While Ivanka was laying the foundation for her conquest of Manhattan, I was experiencing a new reality in Lebanon as it was rocked by a string of political assassinations and bombings and a decimating war with Israel. The gulf between us became increasingly apparent. During my first two-year stint in Beirut, Ivanka regularly emailed me messages like,
‘When are you getting your ass back to NYC? You’re going to be replaced.’
I remember her being the only person I knew who didn’t ask me what the war was like. By the time I did return home, she had started dating Jared Kushner, whose family was Orthodox Jewish, and my pro-Palestinian stance began to chafe. Since 2007, I’ve worn a necklace with my name written in Arabic, and Ivanka grew increasingly irritated by it. Sometimes, she would randomly say, “I hate that thing.” Then one night in the middle of dinner, she glanced at the necklace and said,
‘How does your Jewish boyfriend feel when you are having sex and that necklace hits him in the face? How can you wear that thing? It just screams, terrorist.’
One time, we were driving to Manhattan from Bedminster, and I think we were having some sort of disagreement about affordable housing in Manhattan. I distinctly remember Ivanka saying something along the lines of,
‘Ly, I can’t talk about this stuff with you anymore because you’ve really turned into a Marxist.’
The months between her engagement and wedding to Jared were a flurry of activity in which I was honored to participate. When I started a new job in a different field the day after their wedding, however, I expected my best friend to ask how it was going.
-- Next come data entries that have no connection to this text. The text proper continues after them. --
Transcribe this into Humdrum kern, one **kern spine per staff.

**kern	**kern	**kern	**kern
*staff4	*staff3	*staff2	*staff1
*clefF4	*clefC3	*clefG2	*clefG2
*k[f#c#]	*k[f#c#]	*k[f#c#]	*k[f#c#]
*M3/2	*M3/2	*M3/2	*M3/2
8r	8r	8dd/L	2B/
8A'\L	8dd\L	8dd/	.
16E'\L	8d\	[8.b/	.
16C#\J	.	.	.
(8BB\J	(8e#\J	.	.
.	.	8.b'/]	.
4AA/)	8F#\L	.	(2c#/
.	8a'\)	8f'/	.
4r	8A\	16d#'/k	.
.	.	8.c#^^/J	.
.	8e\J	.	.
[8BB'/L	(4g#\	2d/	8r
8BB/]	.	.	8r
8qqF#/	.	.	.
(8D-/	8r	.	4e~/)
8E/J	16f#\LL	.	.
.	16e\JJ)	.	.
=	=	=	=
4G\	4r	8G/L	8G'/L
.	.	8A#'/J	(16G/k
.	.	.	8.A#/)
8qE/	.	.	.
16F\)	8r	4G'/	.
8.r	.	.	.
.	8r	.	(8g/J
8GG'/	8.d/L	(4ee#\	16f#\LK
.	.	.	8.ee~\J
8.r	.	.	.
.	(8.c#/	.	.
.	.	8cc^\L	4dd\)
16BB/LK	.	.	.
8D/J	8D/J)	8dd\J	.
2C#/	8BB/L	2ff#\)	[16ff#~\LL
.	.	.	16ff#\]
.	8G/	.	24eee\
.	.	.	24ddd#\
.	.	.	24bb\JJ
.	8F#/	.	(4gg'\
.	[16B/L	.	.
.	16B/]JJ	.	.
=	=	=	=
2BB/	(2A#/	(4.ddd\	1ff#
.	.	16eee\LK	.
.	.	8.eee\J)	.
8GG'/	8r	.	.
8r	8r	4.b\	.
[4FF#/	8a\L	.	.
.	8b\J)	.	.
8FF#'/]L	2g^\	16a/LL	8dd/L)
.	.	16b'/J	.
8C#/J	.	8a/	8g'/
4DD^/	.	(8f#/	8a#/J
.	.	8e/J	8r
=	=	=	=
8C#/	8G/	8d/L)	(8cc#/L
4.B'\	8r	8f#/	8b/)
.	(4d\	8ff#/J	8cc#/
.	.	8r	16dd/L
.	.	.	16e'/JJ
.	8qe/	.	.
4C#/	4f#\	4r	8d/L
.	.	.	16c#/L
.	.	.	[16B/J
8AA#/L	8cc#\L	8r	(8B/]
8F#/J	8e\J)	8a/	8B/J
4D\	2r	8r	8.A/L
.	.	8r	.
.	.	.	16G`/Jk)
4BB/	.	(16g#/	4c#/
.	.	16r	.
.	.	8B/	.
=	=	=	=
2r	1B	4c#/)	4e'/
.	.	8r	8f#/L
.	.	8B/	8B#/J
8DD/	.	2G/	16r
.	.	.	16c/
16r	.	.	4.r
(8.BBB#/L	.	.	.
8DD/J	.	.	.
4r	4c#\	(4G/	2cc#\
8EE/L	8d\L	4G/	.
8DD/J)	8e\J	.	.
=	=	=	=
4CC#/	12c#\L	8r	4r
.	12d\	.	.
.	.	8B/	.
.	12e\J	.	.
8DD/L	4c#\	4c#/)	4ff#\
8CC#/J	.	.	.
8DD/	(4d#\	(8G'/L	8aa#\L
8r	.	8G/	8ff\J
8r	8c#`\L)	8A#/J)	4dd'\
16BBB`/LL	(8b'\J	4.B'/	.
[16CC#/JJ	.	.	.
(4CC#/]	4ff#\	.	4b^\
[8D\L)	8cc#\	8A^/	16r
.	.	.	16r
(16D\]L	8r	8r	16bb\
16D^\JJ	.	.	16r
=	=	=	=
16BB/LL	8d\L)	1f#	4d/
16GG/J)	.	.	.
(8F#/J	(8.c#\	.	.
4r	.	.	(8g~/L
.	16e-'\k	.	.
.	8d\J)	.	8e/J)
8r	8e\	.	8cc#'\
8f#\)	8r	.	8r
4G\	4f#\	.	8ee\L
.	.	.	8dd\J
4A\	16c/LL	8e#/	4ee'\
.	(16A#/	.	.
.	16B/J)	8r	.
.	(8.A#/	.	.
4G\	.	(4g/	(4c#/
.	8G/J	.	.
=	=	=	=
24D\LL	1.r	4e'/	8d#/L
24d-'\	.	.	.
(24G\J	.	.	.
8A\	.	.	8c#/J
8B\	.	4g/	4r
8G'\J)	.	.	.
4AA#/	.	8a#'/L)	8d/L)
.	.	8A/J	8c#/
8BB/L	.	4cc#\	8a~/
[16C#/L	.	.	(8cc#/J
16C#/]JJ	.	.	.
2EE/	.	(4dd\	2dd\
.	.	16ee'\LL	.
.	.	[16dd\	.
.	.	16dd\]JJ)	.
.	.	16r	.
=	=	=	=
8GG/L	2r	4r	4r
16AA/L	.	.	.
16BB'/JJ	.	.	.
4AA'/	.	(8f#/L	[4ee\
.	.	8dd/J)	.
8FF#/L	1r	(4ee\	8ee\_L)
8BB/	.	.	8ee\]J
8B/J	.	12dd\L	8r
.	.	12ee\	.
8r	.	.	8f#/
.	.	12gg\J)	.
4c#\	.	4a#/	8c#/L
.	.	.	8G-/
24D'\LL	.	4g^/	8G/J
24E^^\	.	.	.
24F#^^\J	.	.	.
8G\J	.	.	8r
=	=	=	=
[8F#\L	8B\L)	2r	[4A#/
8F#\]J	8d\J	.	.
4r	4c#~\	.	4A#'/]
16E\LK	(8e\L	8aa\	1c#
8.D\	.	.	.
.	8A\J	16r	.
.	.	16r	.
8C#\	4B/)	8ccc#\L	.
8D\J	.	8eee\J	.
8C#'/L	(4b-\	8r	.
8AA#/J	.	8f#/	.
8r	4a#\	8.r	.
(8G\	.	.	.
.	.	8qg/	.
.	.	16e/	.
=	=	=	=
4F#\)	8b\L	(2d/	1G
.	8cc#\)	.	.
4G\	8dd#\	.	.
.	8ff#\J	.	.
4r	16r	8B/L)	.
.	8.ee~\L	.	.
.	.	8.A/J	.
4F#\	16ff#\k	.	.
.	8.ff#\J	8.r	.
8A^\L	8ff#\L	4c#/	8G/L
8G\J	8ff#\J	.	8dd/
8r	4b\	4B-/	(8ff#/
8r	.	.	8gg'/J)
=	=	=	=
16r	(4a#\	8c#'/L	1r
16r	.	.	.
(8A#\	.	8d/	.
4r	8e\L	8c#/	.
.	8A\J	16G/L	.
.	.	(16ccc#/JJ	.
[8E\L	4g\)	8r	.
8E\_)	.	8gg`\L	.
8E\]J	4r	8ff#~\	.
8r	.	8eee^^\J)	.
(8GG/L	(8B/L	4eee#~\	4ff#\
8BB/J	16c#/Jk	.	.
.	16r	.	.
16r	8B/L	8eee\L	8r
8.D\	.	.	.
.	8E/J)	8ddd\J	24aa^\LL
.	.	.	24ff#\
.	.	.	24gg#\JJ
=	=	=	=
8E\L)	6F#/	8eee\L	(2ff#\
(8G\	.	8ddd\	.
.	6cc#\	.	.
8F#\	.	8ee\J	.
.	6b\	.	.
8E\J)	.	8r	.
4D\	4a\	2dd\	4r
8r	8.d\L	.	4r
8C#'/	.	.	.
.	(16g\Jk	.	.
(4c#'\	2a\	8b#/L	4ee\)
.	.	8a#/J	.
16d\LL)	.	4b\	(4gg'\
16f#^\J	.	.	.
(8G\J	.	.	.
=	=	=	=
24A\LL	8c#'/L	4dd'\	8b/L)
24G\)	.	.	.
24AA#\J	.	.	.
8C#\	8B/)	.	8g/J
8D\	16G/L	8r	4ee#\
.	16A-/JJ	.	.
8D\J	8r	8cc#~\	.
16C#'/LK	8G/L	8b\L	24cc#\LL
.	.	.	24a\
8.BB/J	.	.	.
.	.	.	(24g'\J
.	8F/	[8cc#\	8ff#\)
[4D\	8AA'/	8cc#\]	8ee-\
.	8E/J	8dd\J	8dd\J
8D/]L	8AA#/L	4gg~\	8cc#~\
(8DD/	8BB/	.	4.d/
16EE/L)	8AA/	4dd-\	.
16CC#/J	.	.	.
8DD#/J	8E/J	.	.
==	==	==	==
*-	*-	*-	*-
After what could have been a few days or weeks, I remember sending her a text that said something like,
‘Hey, I started a new job the day after your wedding, and you haven’t asked me a single question about it.’
I don’t remember her exact reply, but it was something along the lines of,
‘Ly, I’m too busy for this shit.’
That was more or less the end.
For the past four years I have tried to tune out the conversation that dominated international media, but it is nearly impossible to ignore when the person who used to pluck ingrown hairs from your bikini line suddenly appoints herself to the role of unelected public official and begins to torch democracy.
…aligning herself with her dad’s banana republic-style administration made no sense to me, until my friend suggested that Ivanka took her kids to the rally to show them that they are American royalty. This explanation seemed most plausible.
What is more royal than presiding over subjects that you disdain?
I’ve been a good Wasp and kept quiet until now, even as I’ve grown increasingly repulsed by Ivanka’s ability to aid and abet her father. I’ve been comforted by the certainty that the backlash from those whose respect she craves most must sting. Still, I miss my old friend.
…the damage the Trump family has done is unforgivable, even if perpetrated by my childhood best friend—I expect Ivanka will find a soft landing in Palm Beach instead, where casual white supremacy is de rigueur and most misdeeds are forgiven if you have enough money.
Whether Ivanka is able to rehab her stained image or not, I hope she wasn’t able to drown out the applause of the city she once aspired to rule, cheering and celebrating her political downfall.
I was with them, crying with relief, matched only by the regret and shame I feel for not holding my former friend to account sooner.”